Furthermore, there is a constant and gradual debilitation that slowly tightens its noose around our necks with age. Our physical health and abilities, and slowly our memory and cognitive reasoning abilities, deteriorate and start fading away as we try to reconcile the grays on our heads with our once youthful face.
The only effective way of truly living the metaphor, “Age is a number” is exercise. Physical exercise and yoga and staying active are what a routine check-up is to a car engine. You take care of your machinery and they serve you better, for a while longer.

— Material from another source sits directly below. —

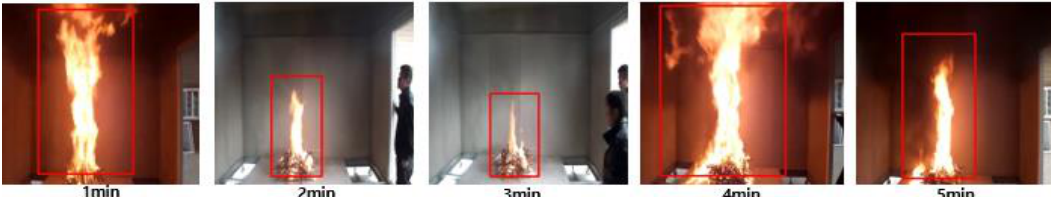
Figure 17. Sample still shots of decreasing followed by increasing flame video clip.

Frontiers in Human Neuroscience is an open source journal on health. It states how regular physical exercise can control and even reverse the debilitating effects of aging in senior citizens. So which is the most beneficial among physical activities?
The answer: Dancing.
In a comparative study, dancing was found to have more profound effects on the brain w.r.t endurance training, said Dr Kathrin Rehfeld, lead author of the study, based at the German center for Neurodegenerative Diseases, Magdeburg, Germany.
The difference which was crucial was the fact that dancing has a large role played by memory; memorization of moves in particular styles of dancing made it such an engaging activity.

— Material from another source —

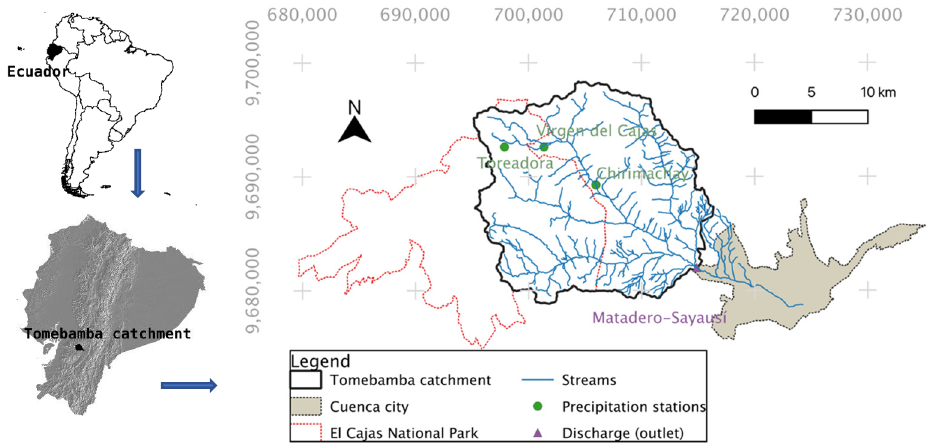
Figure 1. The Tomebamba catchment located at the Tropical Andean Cordillera of Ecuador, South America (UTM coordinates).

The researchers chose a group of 52 senior citizens to study and included some in a control group sport. The aim of the dance camp was to cover different styles so that the patients could memorize new moves. The sport used as a control group was flexibility-endurance training.

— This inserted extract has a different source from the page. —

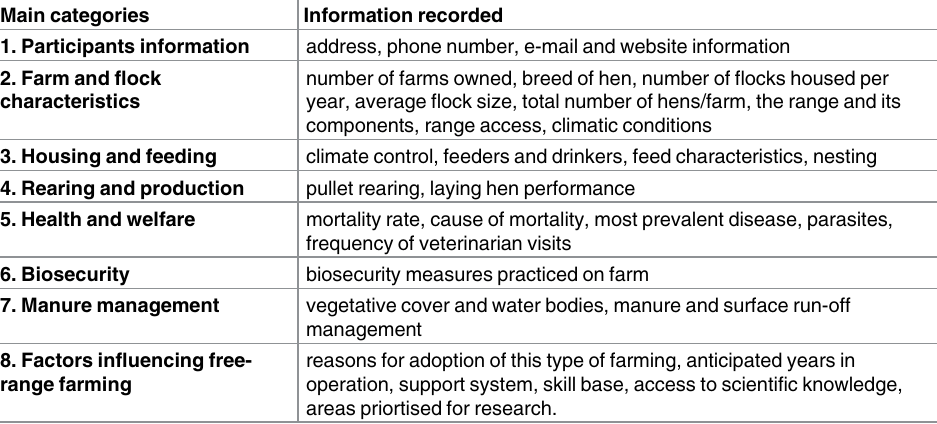
Table 1. Main categories and information within each category recorded in the survey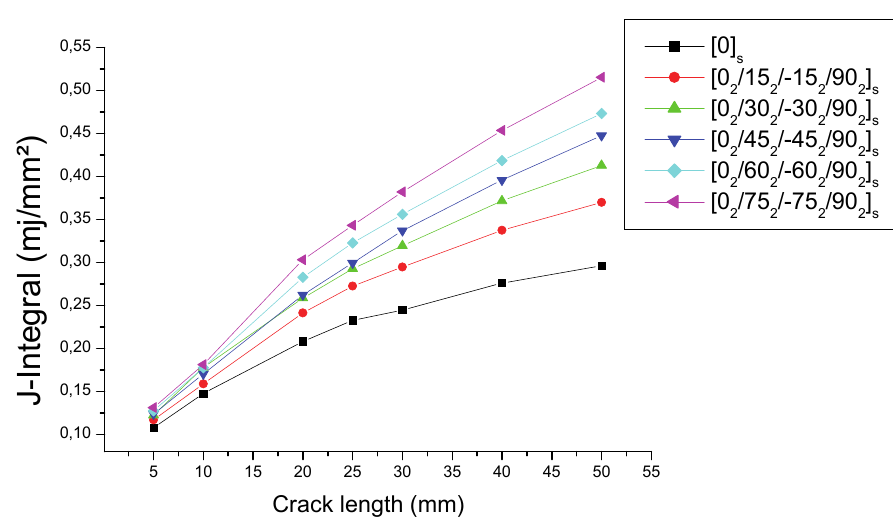
Figure 6 : Variation J-Integral in function of the length of the crack for a different sequence of stacking.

The part of the brain that is the indicative center of geriatric decline, is the hippocampus. This is where symptoms of debilitation appear for scientist to observe.
What the research saw, is that repetitive activities, like cycling and running or jogging, is more related to muscle memory that actual brain-related activity. Dancing, especially when the choreographer makes it a point to mix things up regularly, not only makes the sport enjoyable, but also very difficult to remember; and consequently, an exercise that helps memory and brain activity.
Extrapolating from this, the hippocampus in the dance groups saw increase in volume which is a sign of reversed aging. Dr Rehfeld states how jazz, Latin and other genres of music were part of the dance routines that were taught to the group. This is because these genres come with complex hand formations and foot movements; things that take years to learn anyway.
The greatest argument against this was that what about the people who have no knack for it/sense of rhythm? What about the people who have refused to dance all their lives?
Dr Rehfeld concluded how losing oneself to music anyway, is enough for people who never danced in their life. Music as it is, is a holistically healing experience and has been a mainstay of many oriental religions along with Christianity too.
Remember Bea from Dance with Me?
Take her as a role model. Dance, get into the groove and enjoy yourself. You might just get some more time on this lovely Earth in exchange.